Region growing: This region-based method requires manual specification of initial seed points and growth criteria for each image. Because the location and size of the uterus and tumor vary across patients and slices, the region growing algorithm could not be applied in a generalizable way. Its dependence on manual initialization makes it impractical for an automated staging pipeline.
Edge detection: Due to the complex and dense distribution of tissues and organs in the pelvis, MRI images contain many edge features that create noise for edge-based segmentation. The algorithm detected too many irrelevant boundaries, making it unable to isolate the uterus and tumor from the surrounding anatomy.
U-Net superiority: In contrast to all three traditional methods, the CNN-based U-Net successfully segmented both the uterus and tumor on MRI images, producing results that closely matched the ground-truth contours created by the experienced radiologist.

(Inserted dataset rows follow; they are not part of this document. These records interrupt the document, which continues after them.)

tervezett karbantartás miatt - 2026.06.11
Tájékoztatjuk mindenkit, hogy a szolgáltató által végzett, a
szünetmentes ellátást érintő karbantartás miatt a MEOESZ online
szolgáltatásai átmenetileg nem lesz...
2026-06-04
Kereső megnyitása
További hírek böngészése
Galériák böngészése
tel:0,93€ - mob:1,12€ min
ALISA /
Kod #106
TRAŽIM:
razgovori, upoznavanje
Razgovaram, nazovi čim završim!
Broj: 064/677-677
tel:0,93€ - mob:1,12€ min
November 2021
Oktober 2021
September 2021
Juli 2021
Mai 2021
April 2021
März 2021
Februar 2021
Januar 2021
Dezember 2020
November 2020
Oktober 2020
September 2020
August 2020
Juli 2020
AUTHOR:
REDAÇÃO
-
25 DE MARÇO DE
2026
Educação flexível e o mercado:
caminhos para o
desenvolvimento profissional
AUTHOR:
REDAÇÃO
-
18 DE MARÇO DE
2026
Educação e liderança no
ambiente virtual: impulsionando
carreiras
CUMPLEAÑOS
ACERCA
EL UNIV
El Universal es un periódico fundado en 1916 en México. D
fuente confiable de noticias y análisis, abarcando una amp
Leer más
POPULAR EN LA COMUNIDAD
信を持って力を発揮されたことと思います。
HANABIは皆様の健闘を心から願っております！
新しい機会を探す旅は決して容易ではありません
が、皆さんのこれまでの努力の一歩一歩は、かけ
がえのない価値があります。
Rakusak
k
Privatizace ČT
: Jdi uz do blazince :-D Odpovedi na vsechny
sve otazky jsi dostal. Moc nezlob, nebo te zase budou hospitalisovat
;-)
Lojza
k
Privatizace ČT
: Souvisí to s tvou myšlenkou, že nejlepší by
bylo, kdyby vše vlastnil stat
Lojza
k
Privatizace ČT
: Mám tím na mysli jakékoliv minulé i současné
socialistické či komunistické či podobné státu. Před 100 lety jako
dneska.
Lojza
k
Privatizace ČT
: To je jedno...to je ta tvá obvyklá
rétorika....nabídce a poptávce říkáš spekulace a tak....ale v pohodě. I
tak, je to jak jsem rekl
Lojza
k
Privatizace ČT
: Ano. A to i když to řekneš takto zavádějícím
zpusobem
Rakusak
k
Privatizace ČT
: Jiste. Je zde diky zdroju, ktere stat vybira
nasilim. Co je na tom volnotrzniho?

The key advantage of the deep learning approach is its ability to learn high-level semantic features from the training data, rather than relying on hand-crafted rules about intensity thresholds, region homogeneity, or edge gradients.
Small sample size: With only 117 patients from a single institution, the study is limited in generalizability. The test set contained just 35 patients (22 IA, 13 IB), meaning the ROC thresholds and classification metrics are derived from a relatively small number of cases. No external validation cohort was used, so it remains unknown how well the TUR thresholds and segmentation model would perform on data from different scanners, institutions, or patient populations. The authors plan to collect additional cases, including MRI images from healthy individuals, to improve robustness.
Manual slice selection: An experienced radiologist manually selected the MRI slices that best visualized the uterus and tumor for each patient. This step introduces subjectivity and radiologist dependency into what is otherwise an automated pipeline. The authors acknowledge this bottleneck and state that developing an automatic slice-picking method is a priority for future work to make the model fully end-to-end.
Segmentation errors from confounding structures: The study identified a specific failure mode where pelvic effusion was falsely segmented as tumor by the model, likely due to brightness similarity between the effusion and the tumor on T2WI images. Adjacent slices without the effusion were segmented correctly, suggesting that the error is slice-specific rather than systematic. Similar confounding factors such as hematocele, uterine fibroids, and cervical cancer could produce analogous errors. The dataset did not include healthy controls, which could help the model learn to distinguish normal anatomical variants from pathology.
2D versus 3D approach: The study used 2D slices rather than volumetric 3D data, which avoids the labor-intensive annotation requirements of 3D datasets but also discards spatial information across slices. Prior work by Bonatti et al. found that a tumor/uterus volume ratio greater than 0.13 could distinguish low-grade from high-grade EC with 50% sensitivity and 89% specificity, but volume computation from manual measurements was error-prone. A future direction would be to combine the 2D segmentation approach with slice-by-slice volumetric reconstruction.
Comparison to prior DL staging methods: Chen et al. previously proposed a deep learning-based two-stage CAD method for assessing myometrial invasion depth that yielded 0.67 sensitivity, 0.88 specificity, and 0.85 accuracy, but used only T2WI data and suffered from the black-box interpretability problem. The current TUR-based approach offers a more interpretable alternative, though direct head-to-head comparison on the same dataset has not been performed. Future work should focus on developing methods that can imitate radiologist decision-making behavior more closely, incorporating multi-sequence fusion at the model level rather than the voting level.